## PASSAGE

***

That subdivision was proposed by Southwest Harbor Planning Board Vice Chair Ben Lee Worcester and underwent multiple meetings as some board members worried about potential contaminants coming from a close by landfill that Worcester’s family also owns.

The subdivision also inspired a citizens’ initiative for new soil testing requirements for builds that require Planning Board approval within .5 miles of state-determined “uncontrolled” sites. Southwest Harbor voters passed the soil standard changes 554-187 in November 2025.

The town’s Planning Board had a split recommendation over the soil standards referendum.

The town’s Planning Board is now looking to revise those new rules. Any revision will have to go back before the voters.

The Select Board hopes to have a special meeting by April 10 on those proposed revisions. A Planning Board meeting with a public hearing is scheduled for March 30. It will also likely be on the Select Board’s March 24 agenda.

Within Southwest Harbor, the only site considered “uncontrolled” and not remediated by the state is the Worcester Associates landfill property, which is between Long Pond and the Marshall Brook Road and began in the 1930s with an open burning dump that was used by the Civilian Conservation Corps (CCC) and then the town. It has polluted ground water in the area.

Last Thursday, James “Jim” Vallette, who represents the town for the Acadia Disposal District, filed an appeal to overturn the subdivision near that landfill’s approval. Vallette is also a former Select Board member.

***

## EXERCISE 1
Please quote the records word for word, from their first line through the line containing "der Europäischen Norm EN 13432.".
The Southwest Harbor article above and the records are separate, unrelated material.

***

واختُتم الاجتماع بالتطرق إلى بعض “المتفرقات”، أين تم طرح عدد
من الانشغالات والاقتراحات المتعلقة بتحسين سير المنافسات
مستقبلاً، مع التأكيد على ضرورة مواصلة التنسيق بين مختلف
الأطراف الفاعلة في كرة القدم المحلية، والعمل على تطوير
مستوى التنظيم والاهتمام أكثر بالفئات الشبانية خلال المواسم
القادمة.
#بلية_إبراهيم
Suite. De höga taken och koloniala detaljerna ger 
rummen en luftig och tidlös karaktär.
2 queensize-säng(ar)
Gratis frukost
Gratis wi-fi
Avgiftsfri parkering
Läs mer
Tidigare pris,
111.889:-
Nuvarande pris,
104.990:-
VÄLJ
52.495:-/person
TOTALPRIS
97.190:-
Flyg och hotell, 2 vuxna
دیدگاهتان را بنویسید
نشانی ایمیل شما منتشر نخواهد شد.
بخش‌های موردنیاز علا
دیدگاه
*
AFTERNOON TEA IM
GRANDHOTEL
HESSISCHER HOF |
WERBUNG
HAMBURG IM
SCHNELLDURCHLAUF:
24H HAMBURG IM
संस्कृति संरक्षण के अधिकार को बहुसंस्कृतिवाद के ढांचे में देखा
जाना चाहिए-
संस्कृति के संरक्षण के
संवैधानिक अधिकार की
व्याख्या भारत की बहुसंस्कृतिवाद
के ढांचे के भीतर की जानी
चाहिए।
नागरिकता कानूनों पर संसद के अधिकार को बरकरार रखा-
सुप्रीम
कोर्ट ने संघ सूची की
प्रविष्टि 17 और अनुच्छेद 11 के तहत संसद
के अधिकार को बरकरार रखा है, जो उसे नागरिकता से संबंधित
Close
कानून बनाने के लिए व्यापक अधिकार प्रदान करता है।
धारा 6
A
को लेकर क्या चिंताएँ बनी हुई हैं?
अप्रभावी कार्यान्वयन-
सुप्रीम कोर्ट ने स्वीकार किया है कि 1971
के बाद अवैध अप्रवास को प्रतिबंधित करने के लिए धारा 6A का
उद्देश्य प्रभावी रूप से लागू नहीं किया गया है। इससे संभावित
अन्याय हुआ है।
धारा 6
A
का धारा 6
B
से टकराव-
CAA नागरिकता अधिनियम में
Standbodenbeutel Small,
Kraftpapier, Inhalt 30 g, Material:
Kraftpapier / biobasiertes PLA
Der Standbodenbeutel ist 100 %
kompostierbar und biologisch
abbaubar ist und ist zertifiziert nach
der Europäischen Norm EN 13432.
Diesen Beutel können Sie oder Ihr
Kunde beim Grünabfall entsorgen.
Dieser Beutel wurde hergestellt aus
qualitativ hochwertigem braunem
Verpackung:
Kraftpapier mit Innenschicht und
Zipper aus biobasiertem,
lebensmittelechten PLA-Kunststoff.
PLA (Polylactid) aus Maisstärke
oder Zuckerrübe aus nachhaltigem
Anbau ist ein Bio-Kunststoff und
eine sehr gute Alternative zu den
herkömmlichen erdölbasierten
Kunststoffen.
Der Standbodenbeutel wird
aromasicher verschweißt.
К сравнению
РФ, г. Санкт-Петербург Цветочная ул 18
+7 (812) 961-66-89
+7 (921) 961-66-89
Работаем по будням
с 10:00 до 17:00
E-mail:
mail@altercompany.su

***

## EXERCISE 2
Write what comes next in the Southwest Harbor subdivision article, picking up after its last sentence.

## WRITTEN RESPONSE 1
واختُتم الاجتماع بالتطرق إلى بعض “المتفرقات”، أين تم طرح عدد
من الانشغالات والاقتراحات المتعلقة بتحسين سير المنافسات
مستقبلاً، مع التأكيد على ضرورة مواصلة التنسيق بين مختلف
الأطراف الفاعلة في كرة القدم المحلية، والعمل على تطوير
مستوى التنظيم والاهتمام أكثر بالفئات الشبانية خلال المواسم
القادمة.
#بلية_إبراهيم
Suite. De höga taken och koloniala detaljerna ger 
rummen en luftig och tidlös karaktär.
2 queensize-säng(ar)
Gratis frukost
Gratis wi-fi
Avgiftsfri parkering
Läs mer
Tidigare pris,
111.889:-
Nuvarande pris,
104.990:-
VÄLJ
52.495:-/person
TOTALPRIS
97.190:-
Flyg och hotell, 2 vuxna
دیدگاهتان را بنویسید
نشانی ایمیل شما منتشر نخواهد شد.
بخش‌های موردنیاز علا
دیدگاه
*
AFTERNOON TEA IM
GRANDHOTEL
HESSISCHER HOF |
WERBUNG
HAMBURG IM
SCHNELLDURCHLAUF:
24H HAMBURG IM
संस्कृति संरक्षण के अधिकार को बहुसंस्कृतिवाद के ढांचे में देखा
जाना चाहिए-
संस्कृति के संरक्षण के
संवैधानिक अधिकार की
व्याख्या भारत की बहुसंस्कृतिवाद
के ढांचे के भीतर की जानी
चाहिए।
नागरिकता कानूनों पर संसद के अधिकार को बरकरार रखा-
सुप्रीम
कोर्ट ने संघ सूची की
प्रविष्टि 17 और अनुच्छेद 11 के तहत संसद
के अधिकार को बरकरार रखा है, जो उसे नागरिकता से संबंधित
Close
कानून बनाने के लिए व्यापक अधिकार प्रदान करता है।
धारा 6
A
को लेकर क्या चिंताएँ बनी हुई हैं?
अप्रभावी कार्यान्वयन-
सुप्रीम कोर्ट ने स्वीकार किया है कि 1971
के बाद अवैध अप्रवास को प्रतिबंधित करने के लिए धारा 6A का
उद्देश्य प्रभावी रूप से लागू नहीं किया गया है। इससे संभावित
अन्याय हुआ है।
धारा 6
A
का धारा 6
B
से टकराव-
CAA नागरिकता अधिनियम में
Standbodenbeutel Small,
Kraftpapier, Inhalt 30 g, Material:
Kraftpapier / biobasiertes PLA
Der Standbodenbeutel ist 100 %
kompostierbar und biologisch
abbaubar ist und ist zertifiziert nach
der Europäischen Norm EN 13432.

## WRITTEN RESPONSE 2
Vallette argues that he has standing to do so because of his position on the district board, which requires him to “ensure the environmentally sound management of municipal solid wastes. Any development that disturbs pollution from the historic landfill risks compounding the problem which I am mandated to deal with,” he wrote in an email.

He’s challenging the Planning Board’s February 2025 decision on the grounds that abutters (including the town) were never sent proper notification about the application, that there were allegedly illegal meetings between Worcester and members of the Planning Board, and that he believes the board should have sought outside counsel after the Worcesters’ attorney appeared for his clients at a meeting in December 2025.

After months of discussions, the subdivision been approved by the town’s planning board, after the board unanimously accepted the newest soil test on the property by the six-acre Worcester Landfill off the Long Pond Road in Southwest Harbor.